Australian Banking Association CEO Anna Bligh has thrown her support behind extending WA’s retail trading hours as part of a wider economic response to the COVID-19 crisis.
In a wide-ranging interview with Economic Pulse, the former Queensland Premier said the emergency presented an opportunity for governments to look at making some temporary measures “a permanent part of the landscape”.
She cited relief measures such as not requiring a “wet signature” on loan and property contracts, as well as “things like shopping hours, the restrictions on delivery vehicles into supermarkets and … the whole logistics chain.”
WA operates under a heavily regulated retail trading regime.
During the pandemic the State Government has allowed Coles and Woolworths to open an hour early at 10am on Sundays. However, that will end on June 21, while early morning shopping for elderly and vulnerable consumers, emergency services and healthcare workers ended on May 17.
“You’d never wish a crisis of any kind on anybody, but if you have one you should never waste it,” Ms Bligh said. “In every crisis there is opportunities; it challenges us to do things differently and to think differently.”
Ms Bligh said a strong banking sector relied on businesses being given every opportunity to trade at their best and take advantage of new opportunities in the market.
“Sometimes it’s very hard for people in positions of political leadership to change things, because people like things the way they’ve always been,” she added.
“But when all the cards get thrown up in the air, as they have been, you’ve got some licence from your public and your constituents. That window will close, but while you’ve got that licence you should use it creatively.”
Ms Bligh said banks were “doing everything they can to fast-track the approval process” for six-month loan repayment deferrals and were currently working through options for customers who may still need help after six months, including possible interest-only payments or further deferrals.
ABA data shows that as at May 27 a total of 744,904 customers had opted for six-month deferrals on loans worth $224 billion, of which 211,292 were business loans. ABA banks had facilitated $101b of new business lending since the start of the pandemic.

▶ [Material provided]:
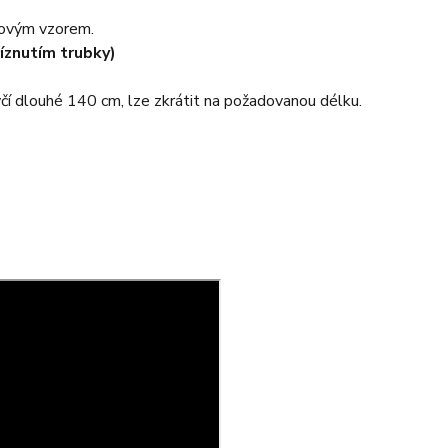
zovým vzorem.
íznutím trubky)
yčí dlouhé 140 cm, lze zkrátit na požadovanou délku.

▶ [What you should do]: In the article on WA retail trading hours, how many customers had chosen six-month loan deferrals as of May 27?

▶ [Result of this task]: 744,904 customers